Witchcraft in Waterford, 1886

From the Weekly Irish Times, 6 March 1886:

“At the Waterford Police Court on Monday, before J Slattery, Esq., a woman named Mary Murphy was charged by Constable Williams with having by false pretence obtained from a number of persons in the city various sums of money.

Constable Williams deposed that for some time past the prisoner, who gave the name of Mary Murphy, had followed the occupation of fortune-teller in the city. She passed as a deaf mute, and represented herself as being able to tell people’s fortune.

Prisoner – Did I, now? Maybe I could tell yours.

His Worship- Whether you can tell his fortune or not, one thing is clear, and that is that you are neither deaf nor dumb (Laughter.)

Complainant – I will produce several persons from whom she received sums of money under the pretence that she was able to tell them their fortunes.

Mary Dwyer deposed – I know the prisoner. I met her on Thursday last. I thought she was a deaf and dumb woman, and a woman with me said that she was a witch and could tell fortunes (Laughter.) We took her into a public house in King Street, and she made signs at me that she could tell me about my brother, who was in America but that she could not do it under a shilling. I offered her fourpence and conveyed to her that I had given her a large bottle, and a pint of porter, but she made me signs that to take less would break the charm (Great laughter.)

Constable Williams – Did she take the fourpence?

Witness – No, she signed that she could not tell for less than one shilling (Great laughter.)

His Worship – Don’t you think that you were a very silly woman?

Witness – I thought when she was a dummy she might be able to tell. (Laughter).

Constable Williams- Did you see the prisoner take any money under the pretence that she was able to tell fortunes? I did.

From whom did she receive it?

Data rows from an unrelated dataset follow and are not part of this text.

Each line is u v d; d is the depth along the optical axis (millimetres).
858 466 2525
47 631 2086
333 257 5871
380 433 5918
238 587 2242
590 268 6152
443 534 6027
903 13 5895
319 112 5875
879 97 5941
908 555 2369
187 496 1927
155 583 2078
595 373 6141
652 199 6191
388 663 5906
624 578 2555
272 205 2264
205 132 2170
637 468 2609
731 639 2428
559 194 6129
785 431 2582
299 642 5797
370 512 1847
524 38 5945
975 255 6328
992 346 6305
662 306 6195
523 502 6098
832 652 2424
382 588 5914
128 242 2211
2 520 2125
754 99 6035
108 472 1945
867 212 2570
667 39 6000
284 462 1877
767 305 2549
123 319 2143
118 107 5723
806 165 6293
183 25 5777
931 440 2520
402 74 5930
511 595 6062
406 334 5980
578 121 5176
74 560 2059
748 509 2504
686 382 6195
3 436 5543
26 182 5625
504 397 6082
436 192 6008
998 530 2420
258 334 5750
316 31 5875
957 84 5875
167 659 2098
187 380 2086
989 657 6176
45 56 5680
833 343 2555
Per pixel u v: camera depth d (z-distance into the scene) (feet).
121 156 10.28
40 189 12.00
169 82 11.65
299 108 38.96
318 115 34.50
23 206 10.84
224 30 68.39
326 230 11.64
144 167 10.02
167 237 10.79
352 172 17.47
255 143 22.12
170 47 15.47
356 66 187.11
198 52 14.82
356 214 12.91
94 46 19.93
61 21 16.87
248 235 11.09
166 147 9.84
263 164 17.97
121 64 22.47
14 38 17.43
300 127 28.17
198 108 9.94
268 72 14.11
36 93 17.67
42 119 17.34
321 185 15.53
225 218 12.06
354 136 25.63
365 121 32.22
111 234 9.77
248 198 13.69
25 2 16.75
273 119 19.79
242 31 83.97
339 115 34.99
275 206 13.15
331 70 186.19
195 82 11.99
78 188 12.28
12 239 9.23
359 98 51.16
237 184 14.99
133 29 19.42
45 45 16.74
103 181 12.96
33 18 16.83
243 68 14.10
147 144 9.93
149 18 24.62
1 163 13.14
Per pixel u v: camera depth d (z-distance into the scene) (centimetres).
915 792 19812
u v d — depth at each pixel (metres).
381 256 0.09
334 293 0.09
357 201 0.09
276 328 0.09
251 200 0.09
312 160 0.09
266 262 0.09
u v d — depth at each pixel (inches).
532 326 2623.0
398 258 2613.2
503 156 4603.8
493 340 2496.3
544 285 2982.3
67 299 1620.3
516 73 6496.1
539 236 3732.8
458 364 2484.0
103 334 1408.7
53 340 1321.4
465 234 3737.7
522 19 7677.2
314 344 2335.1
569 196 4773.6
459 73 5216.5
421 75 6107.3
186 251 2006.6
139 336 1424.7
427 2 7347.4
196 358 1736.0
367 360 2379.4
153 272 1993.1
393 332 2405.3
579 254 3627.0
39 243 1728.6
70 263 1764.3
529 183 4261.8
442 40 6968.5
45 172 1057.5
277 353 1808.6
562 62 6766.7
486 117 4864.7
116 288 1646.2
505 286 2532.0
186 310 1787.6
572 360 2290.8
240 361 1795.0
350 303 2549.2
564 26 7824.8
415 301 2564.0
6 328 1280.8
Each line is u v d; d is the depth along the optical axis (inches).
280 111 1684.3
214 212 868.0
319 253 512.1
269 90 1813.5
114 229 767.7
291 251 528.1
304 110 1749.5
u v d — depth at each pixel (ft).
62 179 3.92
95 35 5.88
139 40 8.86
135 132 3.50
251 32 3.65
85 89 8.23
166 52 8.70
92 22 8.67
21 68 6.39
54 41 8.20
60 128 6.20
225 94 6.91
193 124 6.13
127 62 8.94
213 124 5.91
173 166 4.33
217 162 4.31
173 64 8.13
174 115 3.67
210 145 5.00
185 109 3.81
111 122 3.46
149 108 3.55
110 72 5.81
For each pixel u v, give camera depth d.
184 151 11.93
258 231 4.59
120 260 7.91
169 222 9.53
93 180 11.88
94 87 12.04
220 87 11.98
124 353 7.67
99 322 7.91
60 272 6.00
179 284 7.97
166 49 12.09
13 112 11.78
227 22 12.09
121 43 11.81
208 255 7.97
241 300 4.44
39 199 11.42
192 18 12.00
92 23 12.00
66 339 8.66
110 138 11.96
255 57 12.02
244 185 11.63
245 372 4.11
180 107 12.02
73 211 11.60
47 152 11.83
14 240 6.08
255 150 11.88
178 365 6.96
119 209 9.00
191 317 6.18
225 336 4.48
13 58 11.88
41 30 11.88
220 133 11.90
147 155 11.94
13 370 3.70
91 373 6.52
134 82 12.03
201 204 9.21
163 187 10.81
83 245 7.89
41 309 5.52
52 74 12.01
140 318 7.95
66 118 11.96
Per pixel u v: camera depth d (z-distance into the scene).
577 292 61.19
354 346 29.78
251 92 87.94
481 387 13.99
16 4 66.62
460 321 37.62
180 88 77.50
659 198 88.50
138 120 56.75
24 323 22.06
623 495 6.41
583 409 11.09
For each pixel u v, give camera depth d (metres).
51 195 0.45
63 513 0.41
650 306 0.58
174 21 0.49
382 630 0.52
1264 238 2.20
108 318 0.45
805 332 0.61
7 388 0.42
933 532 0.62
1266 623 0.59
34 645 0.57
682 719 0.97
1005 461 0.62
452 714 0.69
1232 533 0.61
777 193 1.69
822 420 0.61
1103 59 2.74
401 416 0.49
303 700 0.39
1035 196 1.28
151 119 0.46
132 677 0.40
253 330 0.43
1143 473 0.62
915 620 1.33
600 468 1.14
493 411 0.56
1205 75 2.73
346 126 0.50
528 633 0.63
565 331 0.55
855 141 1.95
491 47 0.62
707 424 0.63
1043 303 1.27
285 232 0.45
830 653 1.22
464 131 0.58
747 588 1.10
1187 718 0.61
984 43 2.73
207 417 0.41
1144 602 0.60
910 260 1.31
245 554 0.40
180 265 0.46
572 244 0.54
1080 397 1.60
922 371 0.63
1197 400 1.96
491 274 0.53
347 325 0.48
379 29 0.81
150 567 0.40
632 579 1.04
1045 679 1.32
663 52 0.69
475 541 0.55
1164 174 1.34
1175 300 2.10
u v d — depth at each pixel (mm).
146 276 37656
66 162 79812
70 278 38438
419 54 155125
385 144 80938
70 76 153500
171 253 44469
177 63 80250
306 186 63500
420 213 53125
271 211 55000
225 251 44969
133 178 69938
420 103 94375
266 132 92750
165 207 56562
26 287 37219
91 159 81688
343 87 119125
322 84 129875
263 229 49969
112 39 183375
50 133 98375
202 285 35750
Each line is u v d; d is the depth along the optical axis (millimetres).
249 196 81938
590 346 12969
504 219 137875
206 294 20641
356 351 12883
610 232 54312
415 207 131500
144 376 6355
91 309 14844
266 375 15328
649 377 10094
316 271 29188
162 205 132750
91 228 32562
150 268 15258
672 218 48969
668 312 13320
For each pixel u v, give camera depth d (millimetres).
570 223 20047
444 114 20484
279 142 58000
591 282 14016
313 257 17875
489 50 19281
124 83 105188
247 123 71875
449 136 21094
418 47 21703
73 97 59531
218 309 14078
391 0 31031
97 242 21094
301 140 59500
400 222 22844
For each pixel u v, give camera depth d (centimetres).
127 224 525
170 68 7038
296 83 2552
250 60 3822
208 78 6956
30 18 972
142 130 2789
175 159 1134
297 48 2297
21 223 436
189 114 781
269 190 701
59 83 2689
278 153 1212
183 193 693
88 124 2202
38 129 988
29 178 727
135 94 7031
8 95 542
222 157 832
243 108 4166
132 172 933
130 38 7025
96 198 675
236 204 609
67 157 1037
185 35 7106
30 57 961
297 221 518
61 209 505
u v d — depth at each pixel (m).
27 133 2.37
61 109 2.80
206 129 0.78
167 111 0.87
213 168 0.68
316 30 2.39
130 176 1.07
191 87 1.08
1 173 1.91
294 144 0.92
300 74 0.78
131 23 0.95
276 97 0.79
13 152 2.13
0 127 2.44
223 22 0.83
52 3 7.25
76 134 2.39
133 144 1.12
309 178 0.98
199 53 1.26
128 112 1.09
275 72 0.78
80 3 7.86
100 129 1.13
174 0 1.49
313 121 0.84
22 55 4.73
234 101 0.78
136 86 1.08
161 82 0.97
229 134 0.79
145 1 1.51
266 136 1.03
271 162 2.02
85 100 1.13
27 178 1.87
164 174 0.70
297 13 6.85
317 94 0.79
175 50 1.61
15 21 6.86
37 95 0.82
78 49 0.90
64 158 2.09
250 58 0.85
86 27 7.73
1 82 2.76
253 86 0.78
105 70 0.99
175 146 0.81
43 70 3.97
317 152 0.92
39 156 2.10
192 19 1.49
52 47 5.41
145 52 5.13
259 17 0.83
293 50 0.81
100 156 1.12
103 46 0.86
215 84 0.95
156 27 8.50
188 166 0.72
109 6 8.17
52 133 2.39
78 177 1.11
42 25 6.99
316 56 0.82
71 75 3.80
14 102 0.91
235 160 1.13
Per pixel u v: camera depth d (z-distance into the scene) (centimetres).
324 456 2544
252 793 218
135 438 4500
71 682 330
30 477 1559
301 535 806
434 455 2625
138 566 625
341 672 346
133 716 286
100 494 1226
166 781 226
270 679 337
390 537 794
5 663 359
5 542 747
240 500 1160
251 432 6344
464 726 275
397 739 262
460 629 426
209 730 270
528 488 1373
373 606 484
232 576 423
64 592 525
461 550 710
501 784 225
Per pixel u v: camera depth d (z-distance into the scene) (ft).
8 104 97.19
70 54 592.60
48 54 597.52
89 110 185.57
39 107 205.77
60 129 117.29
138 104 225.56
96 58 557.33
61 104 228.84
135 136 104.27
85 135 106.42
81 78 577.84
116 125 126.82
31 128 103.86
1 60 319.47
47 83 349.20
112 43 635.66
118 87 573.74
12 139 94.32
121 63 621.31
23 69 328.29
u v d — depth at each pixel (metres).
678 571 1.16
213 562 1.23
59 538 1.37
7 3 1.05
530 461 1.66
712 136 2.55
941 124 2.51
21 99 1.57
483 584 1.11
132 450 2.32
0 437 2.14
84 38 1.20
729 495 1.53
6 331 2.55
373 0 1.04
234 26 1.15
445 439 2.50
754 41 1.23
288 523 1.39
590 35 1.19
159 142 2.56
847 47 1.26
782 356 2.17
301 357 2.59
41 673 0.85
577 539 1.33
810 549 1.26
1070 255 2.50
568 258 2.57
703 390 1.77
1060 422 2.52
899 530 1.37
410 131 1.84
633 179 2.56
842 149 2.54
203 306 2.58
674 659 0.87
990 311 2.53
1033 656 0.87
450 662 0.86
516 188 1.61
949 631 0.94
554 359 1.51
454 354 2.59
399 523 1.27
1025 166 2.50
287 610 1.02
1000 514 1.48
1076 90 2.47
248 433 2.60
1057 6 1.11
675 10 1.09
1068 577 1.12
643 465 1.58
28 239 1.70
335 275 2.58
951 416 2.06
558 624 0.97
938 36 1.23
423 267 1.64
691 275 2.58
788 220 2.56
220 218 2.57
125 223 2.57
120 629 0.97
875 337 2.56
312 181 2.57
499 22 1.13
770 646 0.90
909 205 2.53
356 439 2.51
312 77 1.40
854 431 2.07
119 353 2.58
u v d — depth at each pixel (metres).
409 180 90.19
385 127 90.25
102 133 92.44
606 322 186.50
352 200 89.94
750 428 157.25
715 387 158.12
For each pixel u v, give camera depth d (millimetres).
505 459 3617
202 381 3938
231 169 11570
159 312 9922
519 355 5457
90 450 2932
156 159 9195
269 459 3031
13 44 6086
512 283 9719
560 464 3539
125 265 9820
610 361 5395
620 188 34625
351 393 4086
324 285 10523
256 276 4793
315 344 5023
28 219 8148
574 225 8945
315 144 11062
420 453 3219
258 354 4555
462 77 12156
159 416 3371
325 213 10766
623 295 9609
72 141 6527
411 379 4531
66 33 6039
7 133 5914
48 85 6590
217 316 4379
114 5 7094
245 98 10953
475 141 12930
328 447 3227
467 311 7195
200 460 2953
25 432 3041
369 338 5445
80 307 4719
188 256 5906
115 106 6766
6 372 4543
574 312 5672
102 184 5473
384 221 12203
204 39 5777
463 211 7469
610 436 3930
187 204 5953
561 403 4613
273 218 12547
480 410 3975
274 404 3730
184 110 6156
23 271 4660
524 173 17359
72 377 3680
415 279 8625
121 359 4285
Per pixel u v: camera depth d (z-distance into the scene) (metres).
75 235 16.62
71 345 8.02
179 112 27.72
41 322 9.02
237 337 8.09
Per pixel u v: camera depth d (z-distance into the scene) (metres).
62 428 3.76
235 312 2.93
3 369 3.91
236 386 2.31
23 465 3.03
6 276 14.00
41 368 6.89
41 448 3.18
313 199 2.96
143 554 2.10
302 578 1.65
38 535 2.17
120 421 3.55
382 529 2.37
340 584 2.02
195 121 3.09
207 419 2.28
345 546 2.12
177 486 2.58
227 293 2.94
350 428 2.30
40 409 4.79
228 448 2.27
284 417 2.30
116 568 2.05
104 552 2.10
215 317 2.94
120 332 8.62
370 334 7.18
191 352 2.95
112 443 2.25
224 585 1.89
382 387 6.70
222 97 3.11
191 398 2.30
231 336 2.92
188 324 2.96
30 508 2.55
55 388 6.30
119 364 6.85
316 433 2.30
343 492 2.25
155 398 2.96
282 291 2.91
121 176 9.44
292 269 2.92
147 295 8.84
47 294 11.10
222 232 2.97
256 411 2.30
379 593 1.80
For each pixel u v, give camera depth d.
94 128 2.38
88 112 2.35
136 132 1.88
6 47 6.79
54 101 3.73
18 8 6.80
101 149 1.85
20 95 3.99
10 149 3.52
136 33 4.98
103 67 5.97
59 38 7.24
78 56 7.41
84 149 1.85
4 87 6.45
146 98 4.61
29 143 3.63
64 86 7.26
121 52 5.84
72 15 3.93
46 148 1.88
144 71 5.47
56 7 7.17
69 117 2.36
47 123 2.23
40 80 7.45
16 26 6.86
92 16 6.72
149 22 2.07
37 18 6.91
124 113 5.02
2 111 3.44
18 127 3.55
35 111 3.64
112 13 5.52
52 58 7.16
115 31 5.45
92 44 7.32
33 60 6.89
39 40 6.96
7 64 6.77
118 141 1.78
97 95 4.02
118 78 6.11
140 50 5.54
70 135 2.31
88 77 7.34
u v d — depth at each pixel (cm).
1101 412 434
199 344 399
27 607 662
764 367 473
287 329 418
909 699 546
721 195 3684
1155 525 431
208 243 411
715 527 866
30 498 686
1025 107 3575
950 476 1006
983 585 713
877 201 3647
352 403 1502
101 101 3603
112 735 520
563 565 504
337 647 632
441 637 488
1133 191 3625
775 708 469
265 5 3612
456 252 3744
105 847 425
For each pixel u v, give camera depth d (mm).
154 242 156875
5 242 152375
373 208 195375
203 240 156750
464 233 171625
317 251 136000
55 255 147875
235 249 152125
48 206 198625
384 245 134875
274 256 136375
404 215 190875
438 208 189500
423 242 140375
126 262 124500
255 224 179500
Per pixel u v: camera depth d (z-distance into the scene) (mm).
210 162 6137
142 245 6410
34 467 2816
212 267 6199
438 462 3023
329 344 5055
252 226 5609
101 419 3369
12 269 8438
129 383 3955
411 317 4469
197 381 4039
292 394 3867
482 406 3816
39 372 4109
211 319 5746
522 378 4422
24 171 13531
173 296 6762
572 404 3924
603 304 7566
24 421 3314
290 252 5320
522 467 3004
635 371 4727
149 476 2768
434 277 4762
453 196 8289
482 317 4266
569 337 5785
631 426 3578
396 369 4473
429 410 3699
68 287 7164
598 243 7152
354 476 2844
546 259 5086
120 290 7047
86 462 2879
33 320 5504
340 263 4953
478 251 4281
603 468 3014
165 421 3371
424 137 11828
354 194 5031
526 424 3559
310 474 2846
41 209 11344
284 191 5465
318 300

From Mrs Power.

What did Mrs Power want to know? She wanted to know from her if her husband, who is in America, was still alive (Loud laughter).

And she paid the prisoner for this information? She did.

Head Constable Kavanagh – I thought the charm was broke at any future under a shilling (Laughter).

Witness – A shilling for a brother or sweetheart, but only sixpence for married people. (Renewed laughter.)

His Worship – Don’t you think that a woman of your respectable appearance and intelligence should not believe in such things?

Witness – She did not get anything out of me.

Head Constable Kavanagh – Had she given you the desired information for 4d you would have paid for it? (Laughter).

Witness – I suppose I would.

Constable Williams – And all the time she was drinking stout and obtaining money under the pretence of fortune-telling she was deaf and dumb?

Witness – She was (Loud laughter).

[The Prisoner here attacked the witness, and then the police, in a voice neither soft nor sweet.]

Alice Power, a young woman apparently about 24 years of age, deposed that she went to the prisoner, who she heard could tell fortunes.

Did she tell you your fortune? She did.

Did you pay her for the information? I did.

How much? I paid her 6d.

What did she tell you? She told me I would be married to a clerk with £100 a year, and that I would have six children. (Laughter.)

Bridget Nugent, a young woman, deposed.

– Some weeks ago I went to the prisoner to get her to tell my fortune. She made signs at me that she would require 1s. I signed to her that I could not afford more than 6d, and then she took it and told me my fortune. (Laughter.)

Head Constable Kavanagh – Would you mind telling the court what she told you?

The Witness laughingly declined to tell.

Head Constable Kavanagh said that the prisoner had for some months past been trading on the credulity of the females in the city by pretending to tell their fortunes, but it was with difficulty that they could get any witnesses to come forward.

The prisoner was sentenced to two months’ imprisonment, with hard labour.”